S. Bechstein. Thüringer Sagenbuch. Wien u. Leipzig 1858. Bd. II. S. 236 fg. Greß S. 122 fg.

Auf der jetzt verfallenen Burg zu Heilingen hauste weiland ein alter Ritter mit seiner einzigen Tochter. Nun freite ein benachbarter Ritter um das Fräulein, allein er stand dem Alten nicht als Eidam an. Das hinderte jedoch den jungen Herrn nicht, immer wiederzukommen, weil er bei dem Fräulein um desto mehr in Gunst stand. Zornig sprach der Alte einst: „läßt mir der Fant das Gereite nicht, so schießt ihn meine Armbrust das nächste Mal, wo er wiederkommt, vom Pferde.“ Die Tochter versetzte darauf: „Vater, thut Ihr das, so stürze ich mich vom Söller herunter; seht wohl zu, was Ihr thut!“ Was geschah? Der fremde Ritter kam wieder, der Heilinger Herr schoß nach ihm, und Mann und Roß stürzten zusammen. Da stürzte sich auch das Fräulein mit einem Weheruf hinab. Der junge Ritter, dessen Pferd aber nur getroffen war, stand wieder auf, todt aber blieb das Fräulein und geht seitdem in dem noch übrigen Thurme des Schlosses um, das bald darauf in Trümmern fiel.

Dort hütet sie nun die Weinschätze des Burgkellers, in welchem noch viele gute alte Jahresläufte lagern, und wandelt mit einem Schlüsselbunde umher und begabt, gleich andern solchen wandelnden Jungfrauen, Musicanten, oder junge Mädchen, die sich in ihrer Einfalt nach Wein hinauf in die öden Trümmer schicken lassen, wie sie einst einer etwas blöden Bauerntochter that, die ihr Vater dorthin sandte, weil sie in ihrer Einfalt gesagt hatte, sie wisse den Keller.

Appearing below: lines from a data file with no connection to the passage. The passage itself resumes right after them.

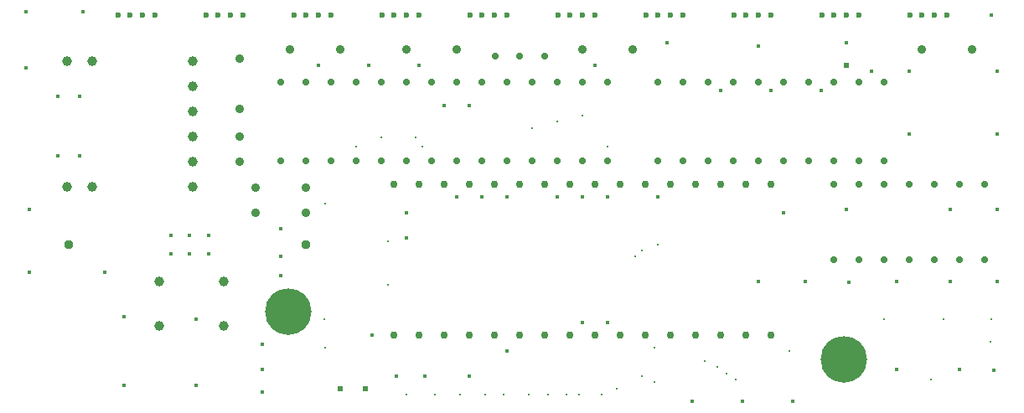
<source format=gbr>
G04 DesignSpark PCB PRO Gerber Version 10.0 Build 5299*
G04 #@! TF.Part,Single*
G04 #@! TF.FilePolarity,Positive*
%FSLAX35Y35*%
%MOIN*%
G04 #@! TA.AperFunction,ViaDrill*
%ADD71C,0.01181*%
%ADD20C,0.01600*%
G04 #@! TA.AperFunction,ComponentDrill*
%ADD128C,0.02362*%
G04 #@! TA.AperFunction,ViaDrill*
%ADD122C,0.02400*%
G04 #@! TA.AperFunction,ComponentDrill*
%ADD126C,0.02874*%
%ADD125C,0.02886*%
%ADD123C,0.02984*%
%ADD124C,0.03500*%
%ADD129C,0.03740*%
%ADD127C,0.03937*%
G04 #@! TA.AperFunction,MechanicalDrill*
%ADD21C,0.18504*%
G04 #@! TD.AperFunction*
X0Y0D02*
D02*
D71*
X158803Y88594D03*
X159000Y77344D03*
Y134844D03*
X171500Y157344D03*
X181500Y161094D03*
X184000Y102344D03*
Y119844D03*
X191500Y58594D03*
X195250Y161094D03*
X197750Y157344D03*
X202750Y58594D03*
X212750D03*
X222750D03*
X230250D03*
X240250D03*
X241500Y164844D03*
X247750Y58594D03*
X251500Y167344D03*
X255250Y58594D03*
X260250D03*
X261500Y169844D03*
X269000Y58594D03*
X271500Y157344D03*
X275250Y61094D03*
X282553Y113594D03*
X285053Y115957D03*
X285250Y66094D03*
X290053Y77344D03*
X290250Y63594D03*
X291303Y118457D03*
X310053Y72207D03*
X315053Y69707D03*
X318803Y67207D03*
X322553Y64707D03*
X343803Y75957D03*
X381303Y88594D03*
X400053Y64844D03*
X405053Y88594D03*
X423803Y79707D03*
X424000Y88594D03*
D02*
D20*
X40250Y188594D03*
Y211094D03*
X41500Y107344D03*
Y132344D03*
X52750Y153594D03*
Y177344D03*
X61500Y153594D03*
Y177344D03*
X62750Y211094D03*
X71500Y107344D03*
X79000Y62344D03*
Y89844D03*
X97750Y114707D03*
Y122207D03*
X105250Y114707D03*
Y122207D03*
X107750Y62344D03*
Y88594D03*
X112750Y114707D03*
Y122207D03*
X134000Y59844D03*
Y68594D03*
Y78594D03*
X141303Y105957D03*
Y113594D03*
Y124707D03*
X156500Y189844D03*
X176500D03*
X177750Y82344D03*
X187553Y65957D03*
X191500Y121094D03*
Y131094D03*
X196500Y189844D03*
X198803Y65957D03*
X206500Y173594D03*
X211500Y137344D03*
X216303Y65957D03*
X216500Y173594D03*
X221500Y137344D03*
X231303Y75957D03*
X231500Y137344D03*
X251500D03*
X261500Y87344D03*
Y137344D03*
X266500Y189844D03*
X271500Y87344D03*
Y137344D03*
X291500D03*
X295250Y198594D03*
X305250Y56094D03*
X316303Y179707D03*
X325250Y56094D03*
X331500Y103594D03*
Y197344D03*
X336303Y179707D03*
X341500Y131094D03*
X345250Y56094D03*
X350250Y103594D03*
X356303Y179707D03*
X366500Y132344D03*
Y198594D03*
X367553Y103457D03*
X376500Y187344D03*
X386500Y68594D03*
Y103594D03*
X391500Y162344D03*
Y187344D03*
X407750Y103594D03*
Y132344D03*
X411500Y68594D03*
X424000Y209844D03*
X425053Y68457D03*
X426500Y103594D03*
Y132344D03*
Y162344D03*
Y187344D03*
D02*
D21*
X144453Y91596D03*
X365555Y72699D03*
D02*
D122*
X165004Y61094D03*
X175004D03*
X366500Y189844D03*
D02*
D123*
X186510Y82344D03*
Y142344D03*
X196510Y82344D03*
Y142344D03*
X206510Y82344D03*
Y142344D03*
X216510Y82344D03*
Y142344D03*
X226510Y82344D03*
Y142344D03*
X236510Y82344D03*
Y142344D03*
X246510Y82344D03*
Y142344D03*
X256510Y82344D03*
Y142344D03*
X266510Y82344D03*
Y142344D03*
X276510Y82344D03*
Y142344D03*
X286510Y82344D03*
Y142344D03*
X296510Y82344D03*
Y142344D03*
X306510Y82344D03*
Y142344D03*
X316510Y82344D03*
Y142344D03*
X326510Y82344D03*
Y142344D03*
X336510Y82344D03*
Y142344D03*
D02*
D124*
X125053Y151341D03*
Y161341D03*
Y172344D03*
Y192344D03*
X131500Y130957D03*
Y140957D03*
X145250Y196094D03*
X151500Y130957D03*
Y140957D03*
X165250Y196094D03*
X191500D03*
X211500D03*
X261500D03*
X281500D03*
X396500D03*
X416500D03*
D02*
D125*
X141500Y151719D03*
Y182970D03*
X151500Y151719D03*
Y182970D03*
X161500Y151719D03*
Y182970D03*
X171500Y151719D03*
Y182970D03*
X181500Y151719D03*
Y182970D03*
X191500Y151719D03*
Y182970D03*
X201500Y151719D03*
Y182970D03*
X211500Y151719D03*
Y182970D03*
X221500Y151719D03*
Y182970D03*
X231500Y151719D03*
Y182970D03*
X241500Y151719D03*
Y182970D03*
X251500Y151719D03*
Y182970D03*
X261500Y151719D03*
Y182970D03*
X271500Y151719D03*
Y182970D03*
D02*
D126*
X226657Y193457D03*
X236500D03*
X246343D03*
X291500Y151715D03*
Y182974D03*
X301500Y151715D03*
Y182974D03*
X311500Y151715D03*
Y182974D03*
X321500Y151715D03*
Y182974D03*
X331500Y151715D03*
Y182974D03*
X341500Y151715D03*
Y182974D03*
X351500Y151715D03*
Y182974D03*
X361500Y112344D03*
Y142344D03*
Y151715D03*
Y182974D03*
X371500Y112344D03*
Y142344D03*
Y151715D03*
Y182974D03*
X381500Y112344D03*
Y142344D03*
Y151715D03*
Y182974D03*
X391500Y112344D03*
Y142344D03*
X401500Y112344D03*
Y142344D03*
X411500Y112344D03*
Y142344D03*
X421500Y112344D03*
Y142344D03*
D02*
D127*
X56344Y141341D03*
Y191341D03*
X66344Y141341D03*
Y191341D03*
X93016Y86094D03*
Y103811D03*
X106344Y141341D03*
Y151341D03*
Y161341D03*
Y171341D03*
Y181341D03*
Y191341D03*
X118606Y86094D03*
Y103811D03*
D02*
D128*
X76618Y209844D03*
X81539D03*
X86461D03*
X91382D03*
X111618D03*
X116539D03*
X121461D03*
X126382D03*
X146618D03*
X151539D03*
X156461D03*
X161382D03*
X181618D03*
X186539D03*
X191461D03*
X196382D03*
X216618D03*
X221539D03*
X226461D03*
X231382D03*
X251618D03*
X256539D03*
X261461D03*
X266382D03*
X286618D03*
X291539D03*
X296461D03*
X301382D03*
X321618D03*
X326539D03*
X331461D03*
X336382D03*
X356618D03*
X361539D03*
X366461D03*
X371382D03*
X391618D03*
X396539D03*
X401461D03*
X406382D03*
D02*
D129*
X57012Y118457D03*
X151500D03*
X0Y0D02*
M02*

</source>
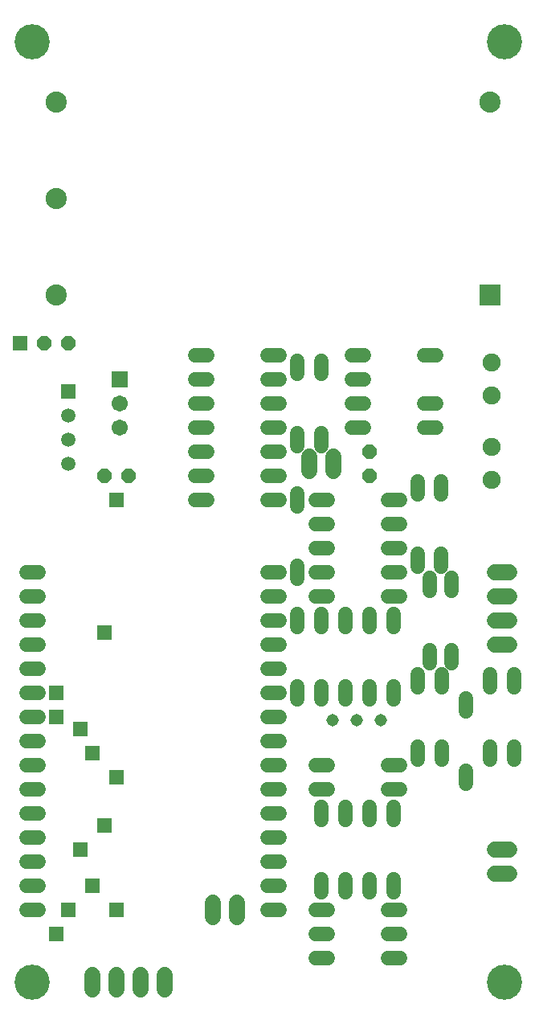
<source format=gbr>
G04 EAGLE Gerber RS-274X export*
G75*
%MOMM*%
%FSLAX34Y34*%
%LPD*%
%INSoldermask Top*%
%IPPOS*%
%AMOC8*
5,1,8,0,0,1.08239X$1,22.5*%
G01*
%ADD10C,3.703200*%
%ADD11P,1.640903X8X202.500000*%
%ADD12C,1.516000*%
%ADD13C,1.503200*%
%ADD14R,2.233200X2.233200*%
%ADD15C,2.233200*%
%ADD16R,1.703200X1.703200*%
%ADD17C,1.703200*%
%ADD18C,1.312800*%
%ADD19R,1.503200X1.503200*%
%ADD20C,1.503200*%
%ADD21C,1.727200*%
%ADD22C,1.903200*%
%ADD23P,1.640903X8X112.500000*%
%ADD24R,1.616000X1.616000*%


D10*
X25400Y25400D03*
X523240Y25400D03*
X25400Y1016000D03*
X523240Y1016000D03*
D11*
X63500Y698500D03*
X38100Y698500D03*
X127000Y558800D03*
X101600Y558800D03*
D12*
X533400Y273264D02*
X533400Y260136D01*
X533400Y336336D02*
X533400Y349464D01*
X508000Y349464D02*
X508000Y336336D01*
X508000Y273264D02*
X508000Y260136D01*
X412964Y431800D02*
X399836Y431800D01*
X336764Y431800D02*
X323636Y431800D01*
X444500Y437936D02*
X444500Y451064D01*
X444500Y374864D02*
X444500Y361736D01*
X455930Y539536D02*
X455930Y552664D01*
X455930Y476464D02*
X455930Y463336D01*
X467360Y451064D02*
X467360Y437936D01*
X467360Y374864D02*
X467360Y361736D01*
X330200Y336764D02*
X330200Y323636D01*
X355600Y323636D02*
X355600Y336764D01*
X355600Y399836D02*
X355600Y412964D01*
X330200Y412964D02*
X330200Y399836D01*
X381000Y336764D02*
X381000Y323636D01*
X406400Y323636D02*
X406400Y336764D01*
X381000Y399836D02*
X381000Y412964D01*
X406400Y412964D02*
X406400Y399836D01*
X330200Y133564D02*
X330200Y120436D01*
X355600Y120436D02*
X355600Y133564D01*
X355600Y196636D02*
X355600Y209764D01*
X330200Y209764D02*
X330200Y196636D01*
X381000Y133564D02*
X381000Y120436D01*
X406400Y120436D02*
X406400Y133564D01*
X381000Y196636D02*
X381000Y209764D01*
X406400Y209764D02*
X406400Y196636D01*
X285964Y533400D02*
X272836Y533400D01*
X272836Y558800D02*
X285964Y558800D01*
X285964Y685800D02*
X272836Y685800D01*
X209764Y685800D02*
X196636Y685800D01*
X272836Y584200D02*
X285964Y584200D01*
X285964Y609600D02*
X272836Y609600D01*
X272836Y660400D02*
X285964Y660400D01*
X285964Y635000D02*
X272836Y635000D01*
X209764Y660400D02*
X196636Y660400D01*
X196636Y635000D02*
X209764Y635000D01*
X209764Y609600D02*
X196636Y609600D01*
X196636Y584200D02*
X209764Y584200D01*
X209764Y558800D02*
X196636Y558800D01*
X196636Y533400D02*
X209764Y533400D01*
D13*
X361800Y685800D02*
X374800Y685800D01*
X374800Y660400D02*
X361800Y660400D01*
X361800Y635000D02*
X374800Y635000D01*
X374800Y609600D02*
X361800Y609600D01*
X438000Y609600D02*
X451000Y609600D01*
X451000Y635000D02*
X438000Y635000D01*
X438000Y685800D02*
X451000Y685800D01*
D14*
X508000Y748900D03*
D15*
X508000Y952100D03*
X50800Y850500D03*
X50800Y748900D03*
X50800Y952100D03*
D16*
X117200Y660400D03*
D17*
X117200Y635000D03*
X117200Y609600D03*
D12*
X330200Y666536D02*
X330200Y679664D01*
X330200Y603464D02*
X330200Y590336D01*
X323636Y254000D02*
X336764Y254000D01*
X399836Y254000D02*
X412964Y254000D01*
X431800Y260136D02*
X431800Y273264D01*
X431800Y336336D02*
X431800Y349464D01*
X412964Y508000D02*
X399836Y508000D01*
X336764Y508000D02*
X323636Y508000D01*
X399836Y457200D02*
X412964Y457200D01*
X336764Y457200D02*
X323636Y457200D01*
X431800Y539536D02*
X431800Y552664D01*
X431800Y476464D02*
X431800Y463336D01*
X412964Y482600D02*
X399836Y482600D01*
X336764Y482600D02*
X323636Y482600D01*
X399836Y533400D02*
X412964Y533400D01*
X336764Y533400D02*
X323636Y533400D01*
X304800Y412964D02*
X304800Y399836D01*
X304800Y336764D02*
X304800Y323636D01*
D18*
X392430Y300990D03*
X367030Y300990D03*
X341630Y300990D03*
D12*
X482600Y247864D02*
X482600Y234736D01*
X482600Y310936D02*
X482600Y324064D01*
X412964Y50800D02*
X399836Y50800D01*
X336764Y50800D02*
X323636Y50800D01*
X323636Y76200D02*
X336764Y76200D01*
X399836Y76200D02*
X412964Y76200D01*
X336764Y101600D02*
X323636Y101600D01*
X399836Y101600D02*
X412964Y101600D01*
X412964Y228600D02*
X399836Y228600D01*
X336764Y228600D02*
X323636Y228600D01*
D19*
X63500Y647700D03*
D20*
X63500Y622300D03*
X63500Y596900D03*
X63500Y571500D03*
D12*
X31964Y457200D02*
X18836Y457200D01*
X18836Y431800D02*
X31964Y431800D01*
X31964Y406400D02*
X18836Y406400D01*
X18836Y381000D02*
X31964Y381000D01*
X31964Y355600D02*
X18836Y355600D01*
X18836Y330200D02*
X31964Y330200D01*
X31964Y304800D02*
X18836Y304800D01*
X18836Y279400D02*
X31964Y279400D01*
X31964Y254000D02*
X18836Y254000D01*
X18836Y228600D02*
X31964Y228600D01*
X31964Y203200D02*
X18836Y203200D01*
X18836Y177800D02*
X31964Y177800D01*
X31964Y152400D02*
X18836Y152400D01*
X18836Y127000D02*
X31964Y127000D01*
X31964Y101600D02*
X18836Y101600D01*
X272836Y101600D02*
X285964Y101600D01*
X285964Y127000D02*
X272836Y127000D01*
X272836Y152400D02*
X285964Y152400D01*
X285964Y177800D02*
X272836Y177800D01*
X272836Y203200D02*
X285964Y203200D01*
X285964Y228600D02*
X272836Y228600D01*
X272836Y254000D02*
X285964Y254000D01*
X285964Y279400D02*
X272836Y279400D01*
X272836Y304800D02*
X285964Y304800D01*
X285964Y330200D02*
X272836Y330200D01*
X272836Y355600D02*
X285964Y355600D01*
X285964Y381000D02*
X272836Y381000D01*
X272836Y406400D02*
X285964Y406400D01*
X285964Y431800D02*
X272836Y431800D01*
X272836Y457200D02*
X285964Y457200D01*
D21*
X513080Y165100D02*
X528320Y165100D01*
X528320Y139700D02*
X513080Y139700D01*
X513080Y431800D02*
X528320Y431800D01*
X528320Y406400D02*
X513080Y406400D01*
X513080Y381000D02*
X528320Y381000D01*
X528320Y457200D02*
X513080Y457200D01*
D22*
X509000Y642900D03*
X509000Y677900D03*
X509000Y554000D03*
X509000Y589000D03*
D21*
X342900Y579120D02*
X342900Y563880D01*
X317500Y563880D02*
X317500Y579120D01*
D12*
X304800Y590336D02*
X304800Y603464D01*
X304800Y666536D02*
X304800Y679664D01*
X304800Y539964D02*
X304800Y526836D01*
X304800Y463764D02*
X304800Y450636D01*
D23*
X381000Y558800D03*
X381000Y584200D03*
D21*
X241300Y109220D02*
X241300Y93980D01*
X215900Y93980D02*
X215900Y109220D01*
D12*
X457200Y336336D02*
X457200Y349464D01*
X457200Y273264D02*
X457200Y260136D01*
D21*
X139700Y33020D02*
X139700Y17780D01*
X114300Y17780D02*
X114300Y33020D01*
X88900Y33020D02*
X88900Y17780D01*
X165100Y17780D02*
X165100Y33020D01*
D24*
X88900Y127000D03*
X88900Y266700D03*
X114300Y101600D03*
X114300Y241300D03*
X114300Y533400D03*
X101600Y190500D03*
X101600Y393700D03*
X12700Y698500D03*
X76200Y292100D03*
X76200Y165100D03*
X63500Y101600D03*
X50800Y330200D03*
X50800Y304800D03*
X50800Y76200D03*
M02*

</source>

Diese ging auch und kam zurück und brachte richtig Wein, der schmeckte trefflich und schmeckte nach mehr, und des Bauers Zechgäste [408] hellerten zusammen, daß sie noch einmal gehe. Das Burgfräulein gab nun zwar der unklugen Maid noch einmal Wein, aber es sagte ihr auch, sie solle nie wagen, wiederzukommen, der Kuh nütze nicht Muskate und den Bauergurgeln gehöre nicht solcher Wein. Gleichwohl hat sich aber das Mädchen von den durstigen Bauern bereden lassen, gegen ein Trinkgeld noch einmal nach der Ruine hinaufzusteigen, anfangs wollte sich das weiße Fräulein auch trotz allen Rufens nicht zeigen, endlich aber erschien sie traurig und mit verhülltem Angesichte und sprach: „zum letzten Male hast Du von mir Wein erhalten und nie wieder soll ein Menschenkind davon trinken, denn wer der Geister Gaben um Geld verkauft, der ist ihrer nicht werth!“ Damit verschwand das weiße Fräulein. In jener Nacht aber sind Keller und Fässer viele hundert Klaftern tief in die Erde gesunken und werden niemals wieder ans Tageslicht kommen.